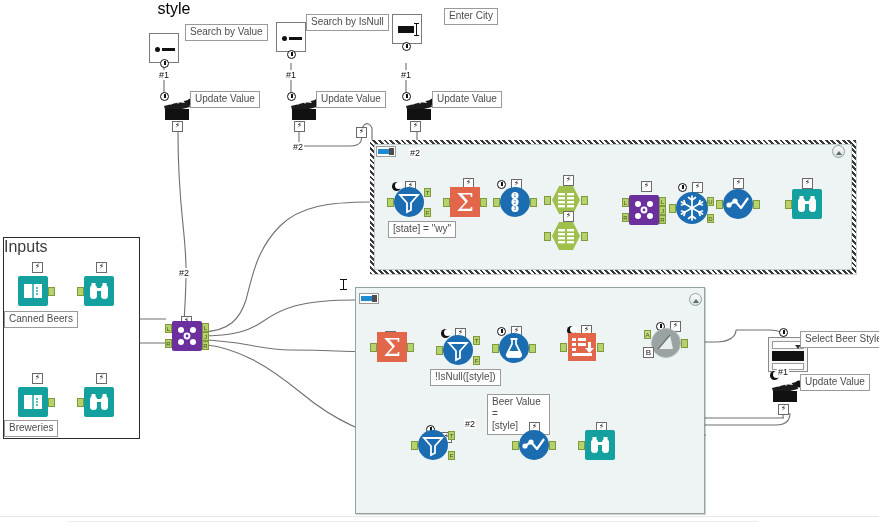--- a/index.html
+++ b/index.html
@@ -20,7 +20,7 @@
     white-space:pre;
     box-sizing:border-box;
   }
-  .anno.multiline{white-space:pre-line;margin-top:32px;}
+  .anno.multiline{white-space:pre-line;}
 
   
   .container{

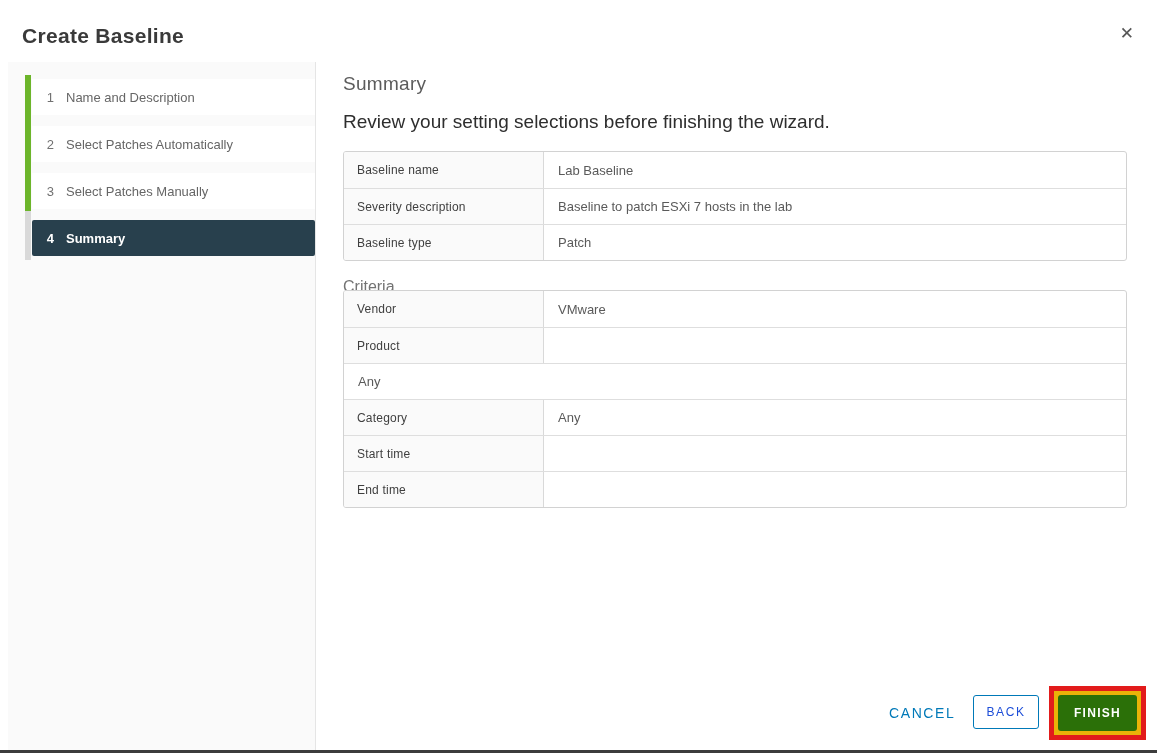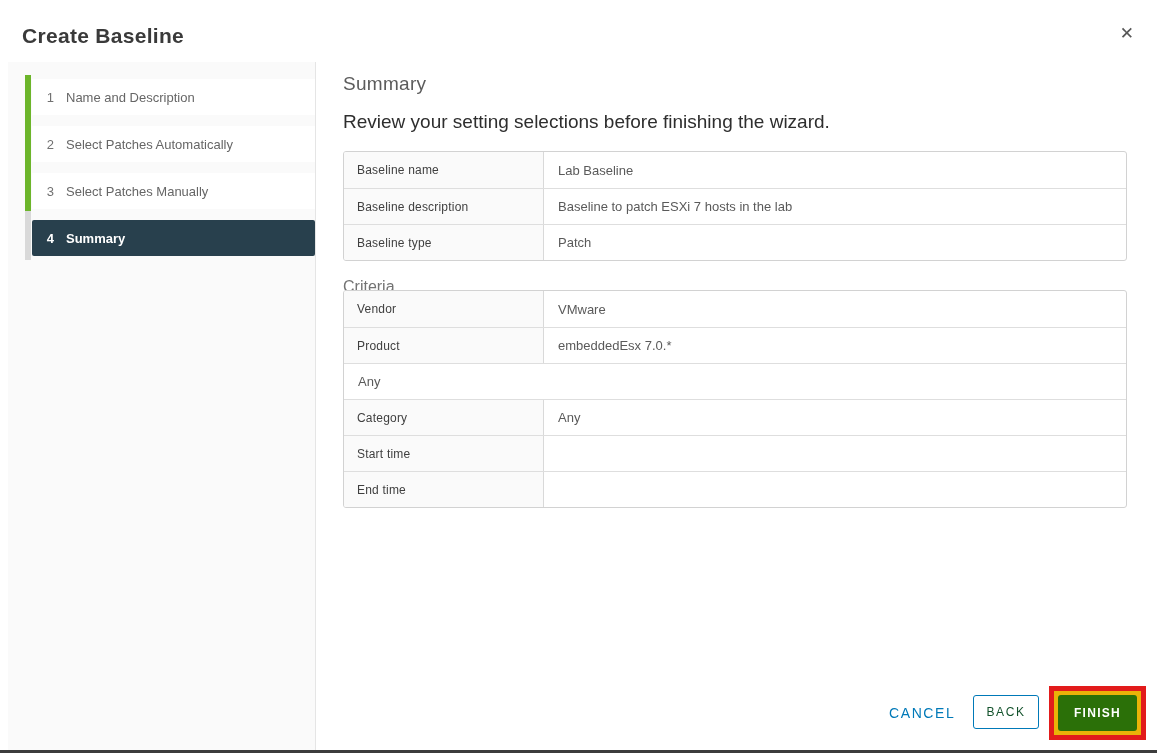--- a/index.html
+++ b/index.html
@@ -154,7 +154,7 @@
     <div class="kv-value">Lab Baseline</div>
   </div>
   <div class="kv-row">
-    <div class="kv-label">Baseline description</div>
+    <div class="kv-label">Severity description</div>
     <div class="kv-value">Baseline to patch ESXi 7 hosts in the lab</div>
   </div>
   <div class="kv-row">

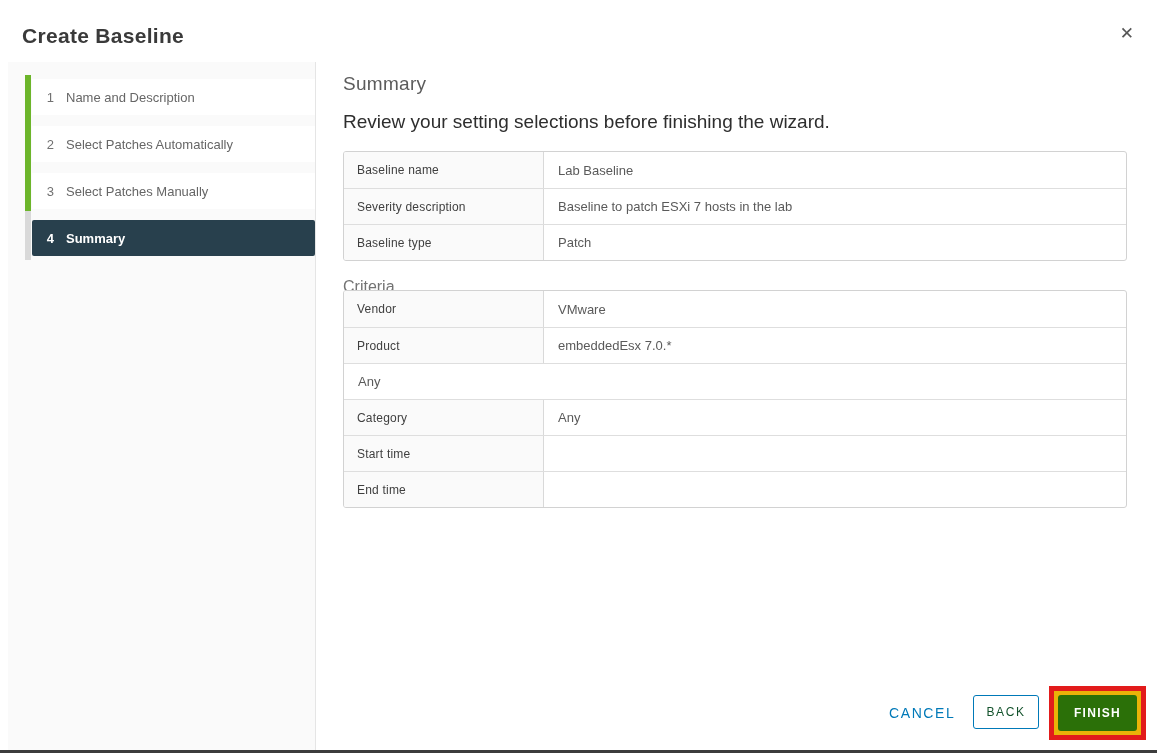--- a/index.html
+++ b/index.html
@@ -172,7 +172,6 @@
   </div>
   <div class="kv-row">
     <div class="kv-label">Product</div>
-    <div class="kv-value">embeddedEsx 7.0.*</div>
   </div>
   <div class="kv-row">
     <div class="kv-value">Any</div>

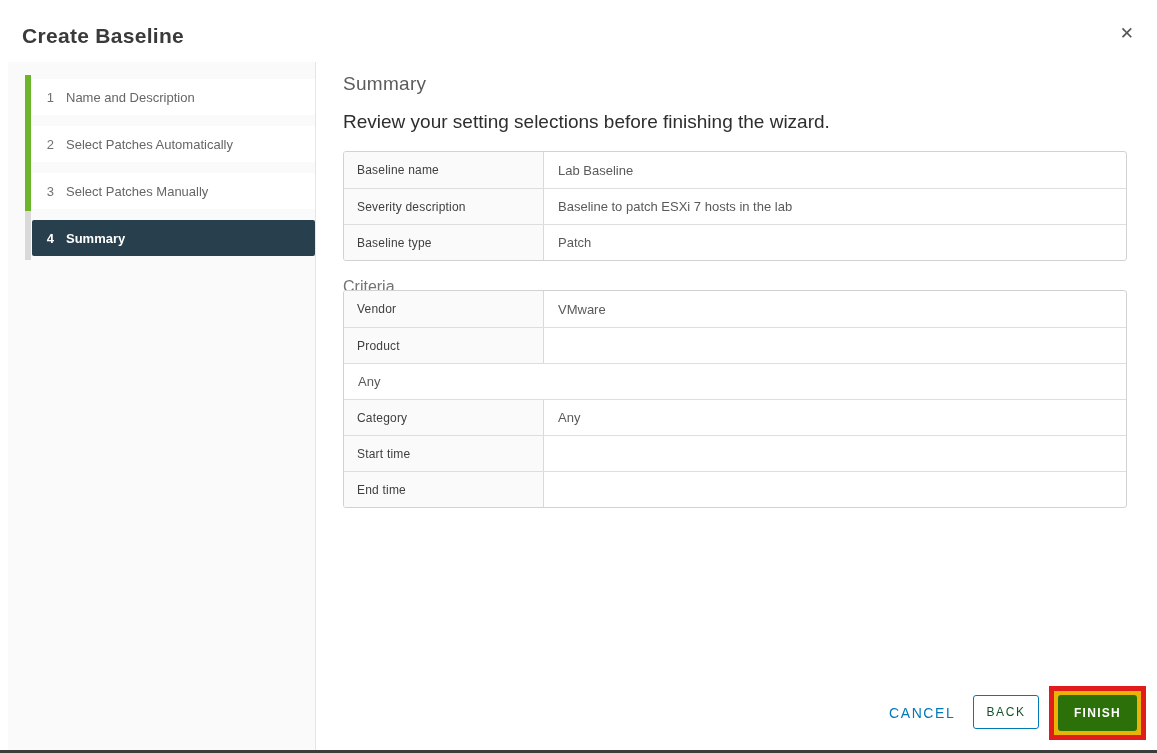--- a/index.html
+++ b/index.html
@@ -96,7 +96,7 @@
     position: absolute; left: 973px; top: 695px; width: 66px; height: 34px;
     border: 1px solid #0079b8; border-radius: 3px; background: #ffffff;
     display: flex; align-items: center; justify-content: center;
-    font-size: 12px; letter-spacing: 1.6px; color: #14532d; cursor: pointer;
+    font-size: 12px; letter-spacing: 1.6px; color: #1d4ed8; cursor: pointer;
   }
   .finish-annotation {
     position: absolute; left: 1049px; top: 686px; width: 97px; height: 54px;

* [Your instructions]
Would you print the line containing "position: absolute; left: 973px;" and every line after it up to the end of the listing above, exactly, and nothing else?

* [Answer space]
     position: absolute; left: 973px; top: 695px; width: 66px; height: 34px;
     border: 1px solid #0079b8; border-radius: 3px; background: #ffffff;
     display: flex; align-items: center; justify-content: center;
-    font-size: 12px; letter-spacing: 1.6px; color: #14532d; cursor: pointer;
+    font-size: 12px; letter-spacing: 1.6px; color: #1d4ed8; cursor: pointer;
   }
   .finish-annotation {
     position: absolute; left: 1049px; top: 686px; width: 97px; height: 54px;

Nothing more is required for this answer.